There are multiple questions about "how to" call C C++ code from Python. But I would like to understand what exactly happens when this is done and what are the performance concerns. What is the theory underneath? Some questions I hope to get answered by understanding the principle are:
When considering data (especially large data) being processed (e.g. 2GB) which needs to be passed from python to C / C++ and then back. How are the data transferred from python to C when function is called? How is the result transferred back after function ends? Is everything done in memory or are UNIX/TCP sockets or files used to transfer the data? Is there some translation and copying done (e.g. to convert data types), do I need 2GB memory for holding data in python and additional +-2GB memory to have a C version of the data that is passed to C function? Do the C code and Python code run in different processes?
You can call between C, C++, Python, and a bunch of other languages without spawning a separate process or copying much of anything.
In Python basically everything is reference-counted, so if you want to use a Python object in C++ you can simply use the same reference count to manage its lifetime (e.g. to avoid copying it even if Python decides it doesn't need the object anymore).

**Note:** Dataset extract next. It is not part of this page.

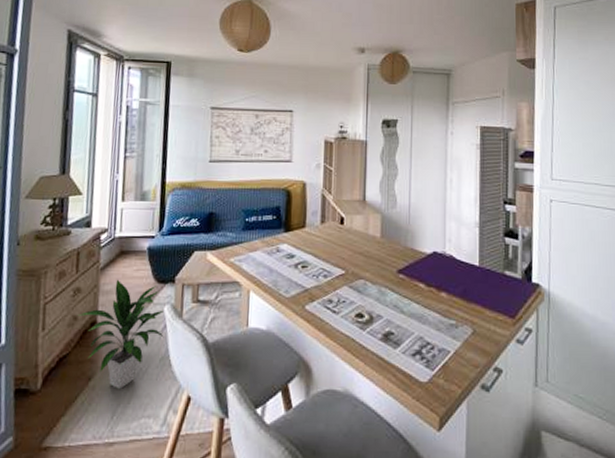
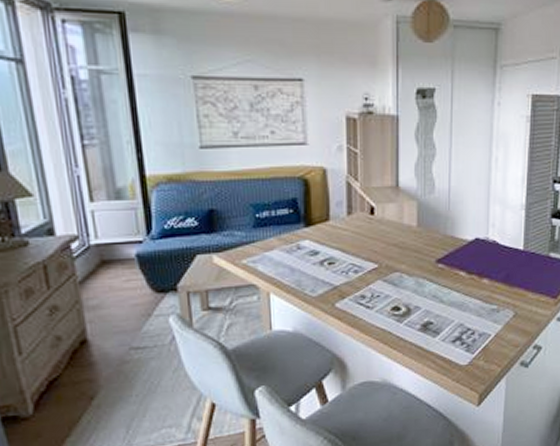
indoor plant: present [77,279,165,389] -> none [60,292,174,404]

If you want the reverse, you may need to use a C++ std::shared_ptr
or similar to hold your objects in C++, so that Python can also reference them.
In some cases things are even simpler than this, such as if you have a pure function in C or C++ which takes some values from Python and returns a result with no side effects and no storing of the inputs. In such a case, you certainly do not need to copy anything, because you can read the Python values directly and the Python interpreter will not be running while your C or C++ code is running (because they are all in a single thread).
There is an extensive Python (and NumPy, by the way) C API for this, plus the excellent Boost.Python for C++ integration including smart pointers.